Vereinfachte Verwaltung Verwenden Sie das AzureDatabricksServerless Diensttag, um den Zugriff global zu verwalten. Um den Zugriff auf serverlose Compute in einer bestimmten Azure-Region einzuschränken, fügen Sie den Regionsnamen zum Dienst-Tag hinzu, beispielsweise AzureDatabricksServerless.EastUS2. Die vollständige Liste der unterstützten Azure-Regionen finden Sie unter Azure Databricks-Regionen.
Zentrale Zugriffssteuerung Verwalten von Sicherheitsrichtlinien über mehrere Ressourcentypen hinweg, einschließlich Speicher, Schlüsseltresor und Datenbanken innerhalb eines einzigen NSP-Profils.

Erweiterter Dienstsupport

Sicheres Verbinden serverloser Compute mit einer breiten Palette von Azure-Diensten:

  • Data & Analytics: Azure Storage (einschließlich ADLS Gen2), Azure SQL-Datenbank, Synapse Analytics, Cosmos DB und MariaDB
  • Sicherheit und Apps: Key Vault, App Service und Cognitive Services
  • Messaging & DevOps: Event Hubs, Service Bus und Containerregistrierung

Anforderungen

  • Sie müssen ein Azure Databricks-Kontoadministrator sein.
  • Sie müssen über die Berechtigungen "Mitwirkender" oder "Besitzer" für die Azure-Ressource verfügen, die Sie konfigurieren möchten.
  • Sie müssen über die Berechtigung zum Erstellen von Netzwerksicherheitsperimeterressourcen in Ihrem Azure-Abonnement verfügen.
  • Ihr Azure Databricks-Arbeitsbereich und Azure-Ressourcen sollten sich in derselben Azure-Region befinden, um optimale Leistung zu erzielen und regionsübergreifende Datenübertragungsgebühren zu vermeiden.

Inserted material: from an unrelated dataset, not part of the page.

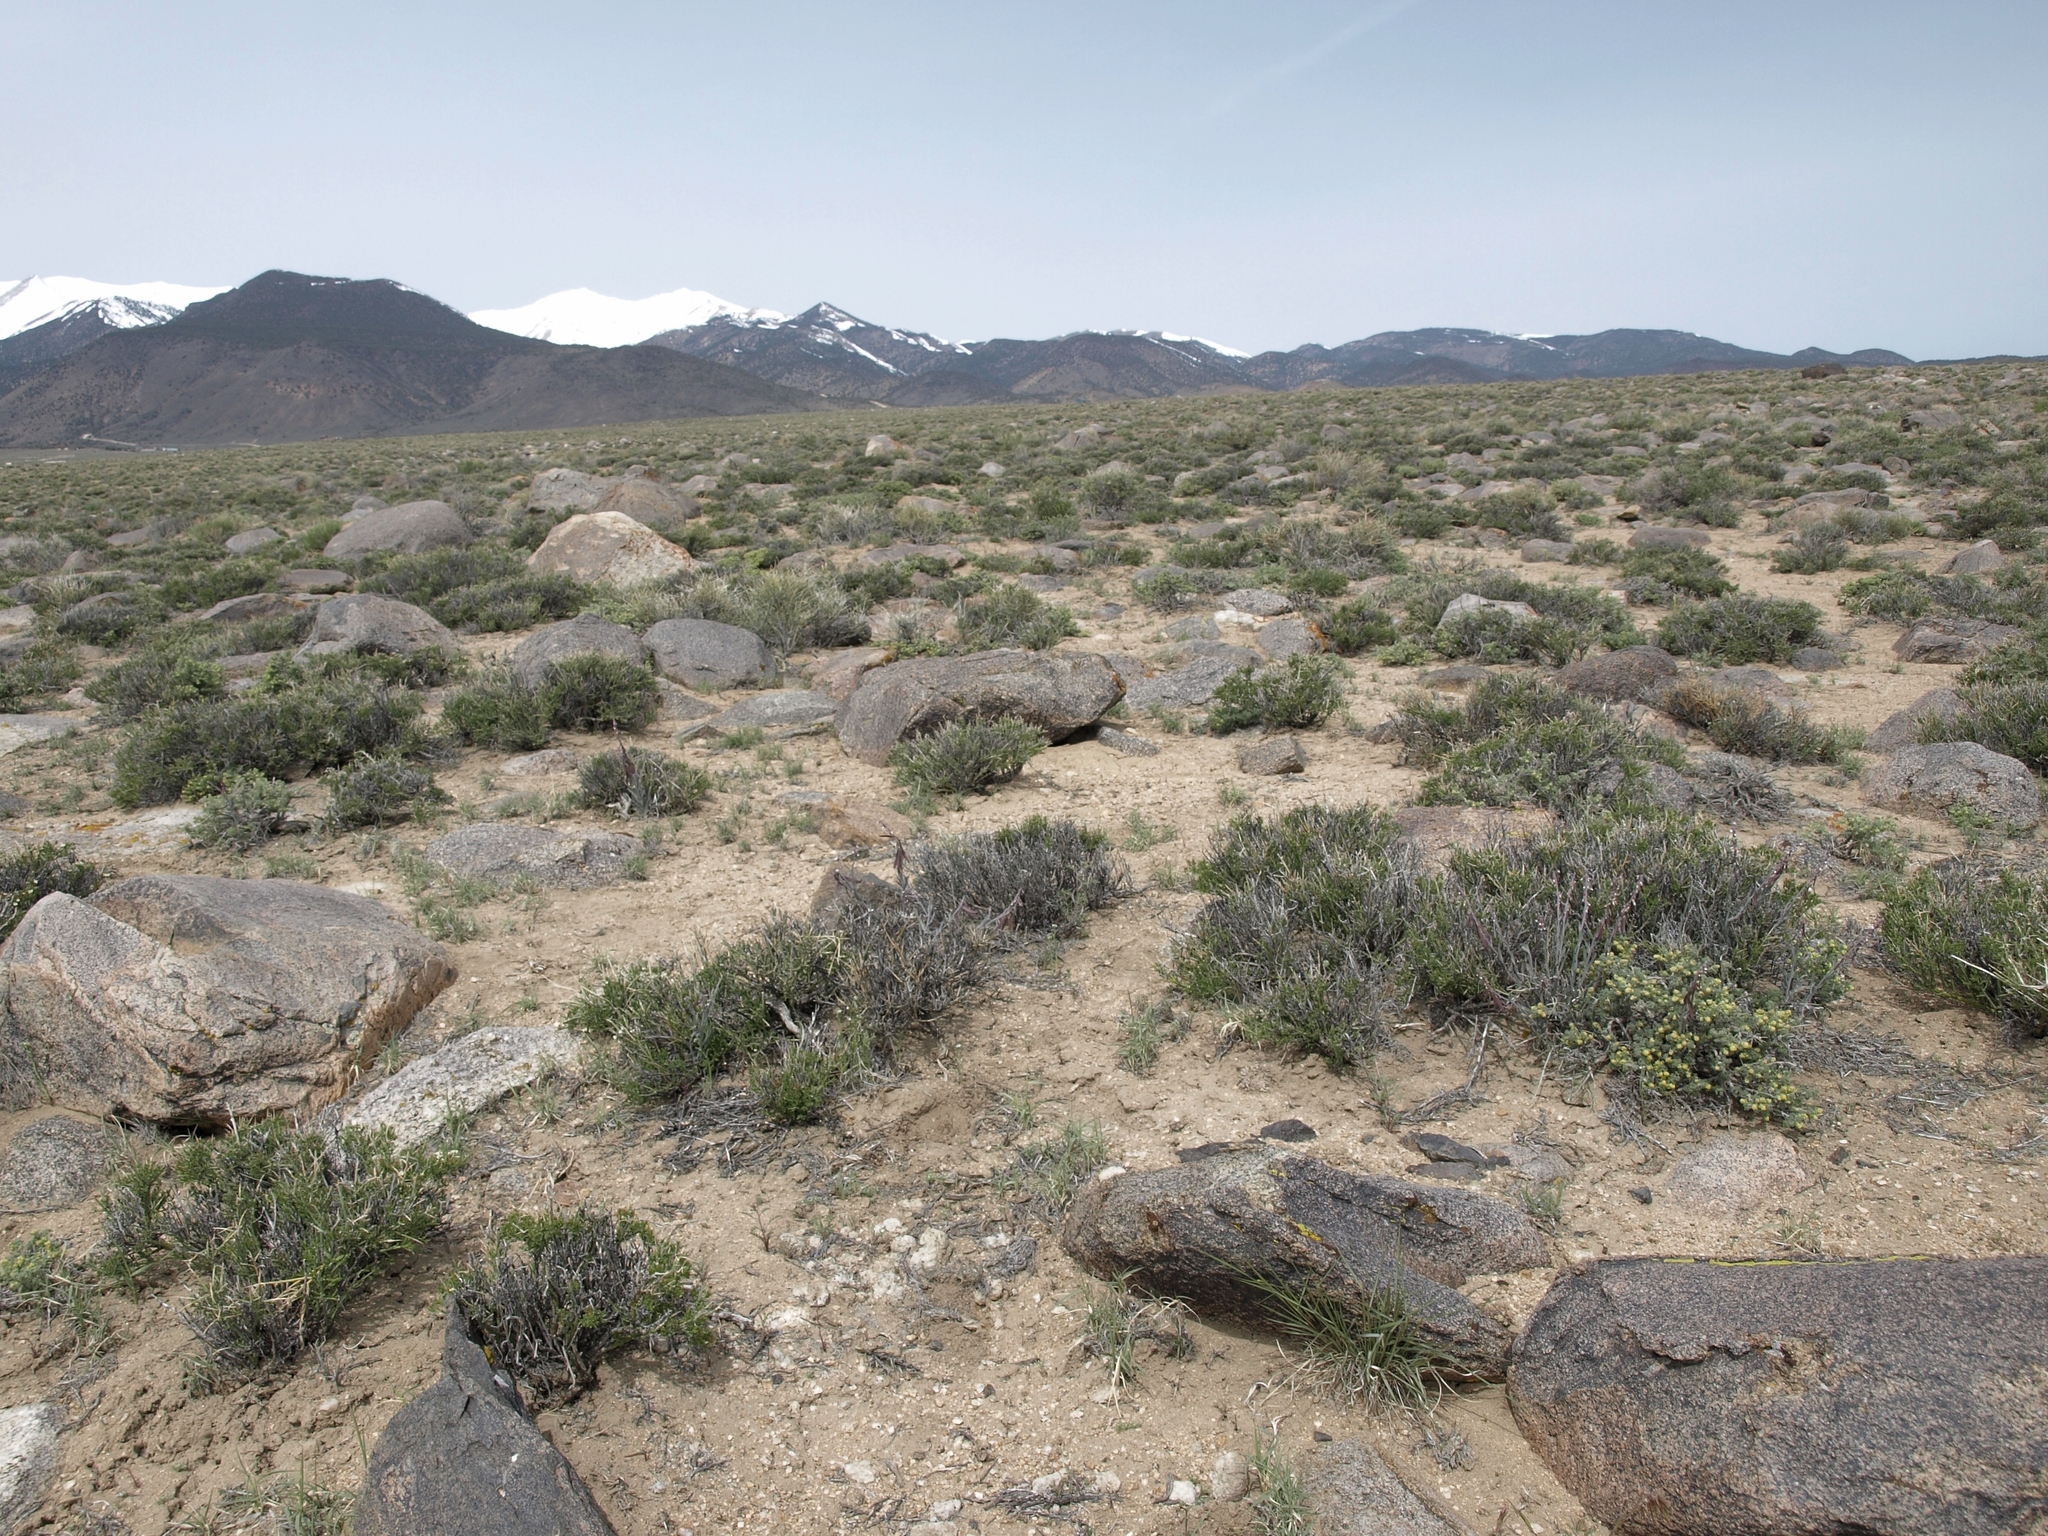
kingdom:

Schritt 1: Erstellen eines Netzwerksicherheitsperimeters und Notieren der Profil-ID

  1. Melden Sie sich beim Azure-Portal an.

  2. Geben Sie im Suchfeld oben Netzwerksicherheitsperimeter ein , und wählen Sie sie aus den Ergebnissen aus.

  3. Klicken Sie auf +Erstellen.

  4. Geben Sie auf der Registerkarte " Grundlagen " die folgenden Informationen ein:

    • Abonnement: Wählen Sie Ihr Azure-Abonnement.
    • Ressourcengruppe: Wählen Sie eine vorhandene Ressourcengruppe aus, oder erstellen Sie eine neue.
    • Name: Geben Sie einen Namen für Ihren NSP ein (z. B databricks-nsp. ).
    • Region: Wählen Sie die Region für Ihren NSP aus. Dies sollte mit Ihrer Azure Databricks-Arbeitsbereichsregion und der Region Ihrer Azure-Ressourcen übereinstimmen.
    • Profilname: Geben Sie einen Profilnamen ein (z. B databricks-profile. ).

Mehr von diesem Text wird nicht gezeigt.